Tuesday, March 02, 2010
Another Monday, another percent in the S&P 500. Like Colt .45, the legend of Magic Monday works every time! Tuesday, however, is a different story; although equities are largely unchanged on the day, news that Greek public sector workers are planning to strike in protest of the government's austerity measures have sent the euro tumbling lower, scotching its nascent recovery. Macro Man has thus far been unable to verify whether Greek civil servants have demanded that the population of Berlin feed them grapes and fan them as they recline on Roman-style couches.
Down Under, meanwhile, the RBA put rates up to 4%, a level that seems almost (gasp) "normal", or, in the parlance of the RBA, "average." The strip is pricing in another 100 bps of tightening over the next year versus totday's 3m bill yields of 4.25%. That's only slightly more than is priced into the eurodollar strip, even though many punters don't expect the Fed to move rates over the next year. A break of the uptrend line in IRH1 could render it a nice short against long positions in other markets.
The risk, of course, is that the Australian property bubble bursts with a resounding "pop." While there are no obvious reasons for it to do so in the near term, it is nevertheless the case that most urban property markets are bum-clenchingly overvalued relative to local incomes; while this situation can obviously continue longer than most nay-sayers can remain solvent, recent experience in the US confirms that the day of reckoning cannot be postponed indefinitely.
Yesterday Macro Man highlighted sterling as looking particularly vulnerable, and he can only hope that The Twits were limit long with maximum leverage, as "Betty" got a right slap yesterday on what appeared to be flow related to the Pru/AIG deal. Although the queen's head has recovered slightly as news emerges of a better poll showing from the Tories (the lower-case twits?!?!?!), at this juncture it's hard not to share the wide-spread enthusiasm to flush the pound down the proverbial loo.

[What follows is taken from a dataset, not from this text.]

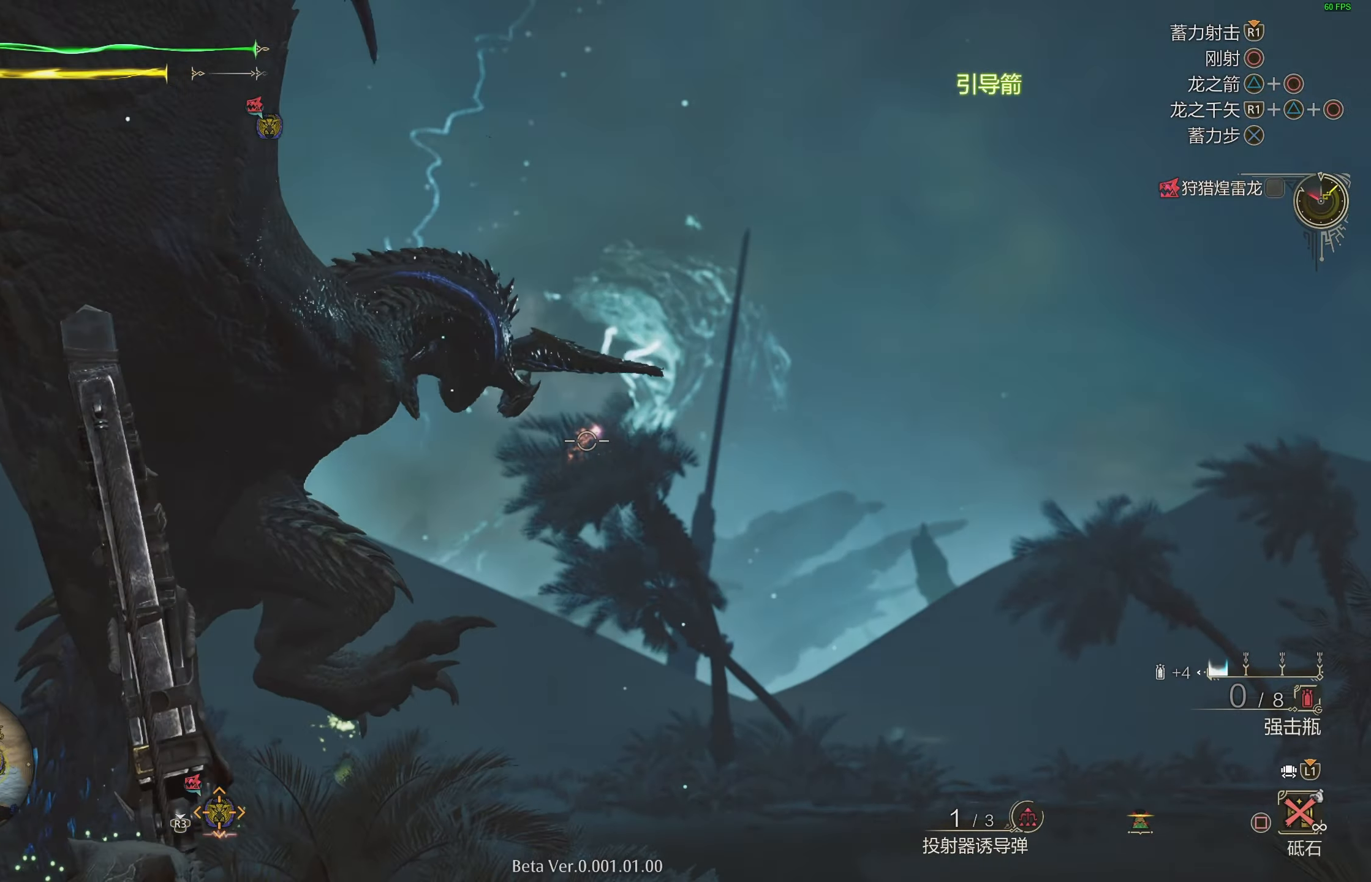
{"buttons": [], "left_stick": "center", "right_stick": "center", "events": [[250, "L2", "up"], [267, "right_stick", "down-left"], [417, "right_stick", "center"], [433, "left_stick", "center"]]}
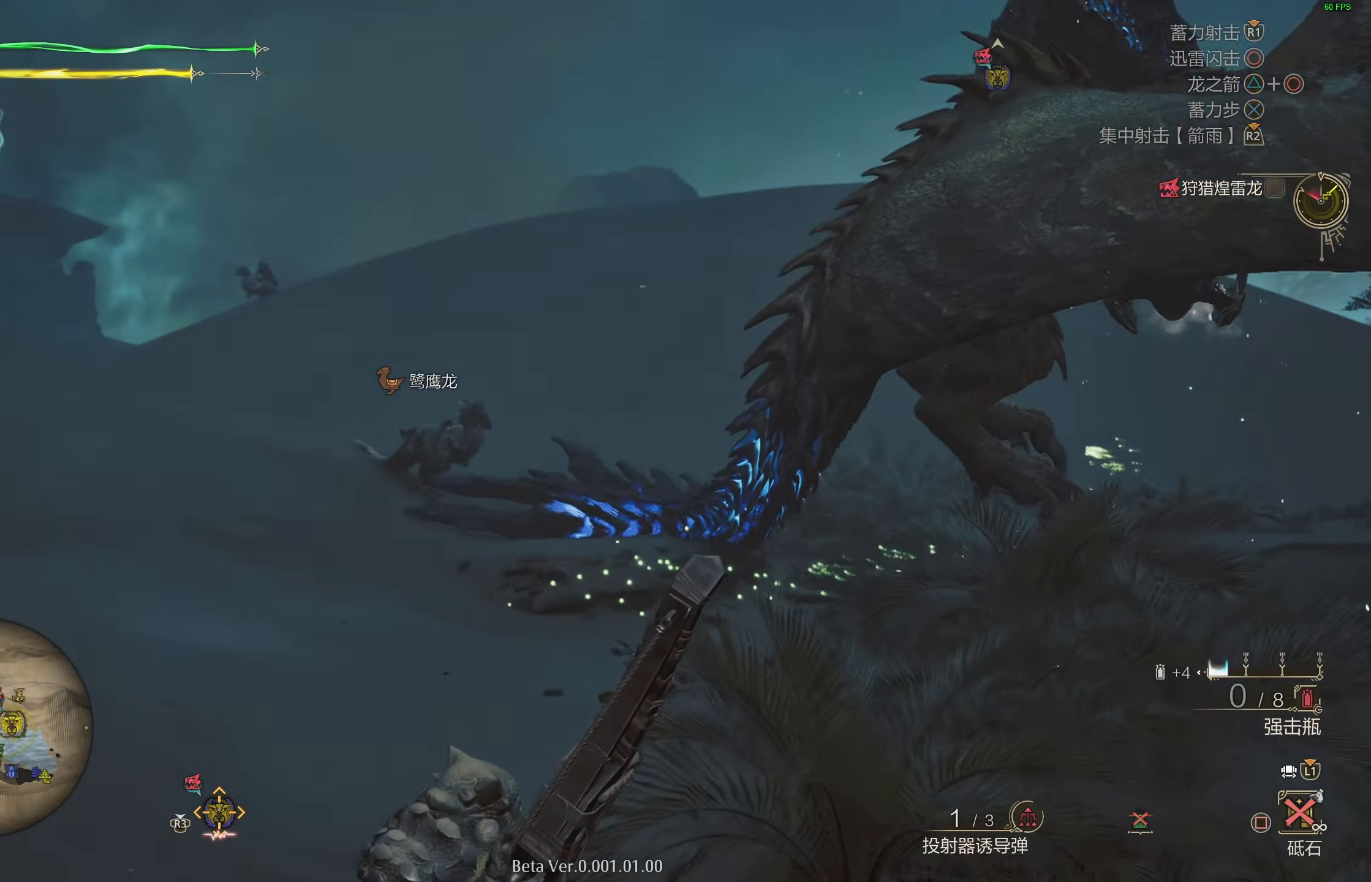
{"buttons": [], "left_stick": "right", "right_stick": "right", "events": [[267, "left_stick", "right"], [483, "right_stick", "right"]]}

Macro Man cannot help but think, however, that the BOE will-sooner or later- face a day of reckoning of their own. Readers are by now no doubt weary of your author's anecdotes of his travails in locating a certain type of Audi estate for Mrs. M during the second half of last year, but his adventures in car-buying reflect a real hazard to a UK economy addicted to foreign manufactures: namely, that a weaker currency produces a negative supply shock as foreign producers either raise UK prices or withold product from the British market due to abject currency weakness.
Thus, despite relatively weak domestic demand, UK goods prices in the broad RPI index were up 6.5 y/y in January. While the VAT hike can explain some of that, of course, it doesn't explain why goods prices were up 5.3% y/y in December, before the normalization of VAT.
Thus, while Merve is sweating tepid M4 growth in this green and pleasant land, goods prices for the punters are rising at their fastest rate since before the last sterling crisis (i.e., its sordid ejection from the ERM in September 1992.)
Now, the last time that Macro Man checked, the BOE's mandate prescribes an inflation, rather than a money supply, target. So at the risk of beating a dead horse, he feels compelled to reiterate his belief that at some point over the next year, the Bank will face a day of reckoning, its very own Damascene moment, and all hell will break loose in UK financial markets. He looks forward to being there to pick up the pieces.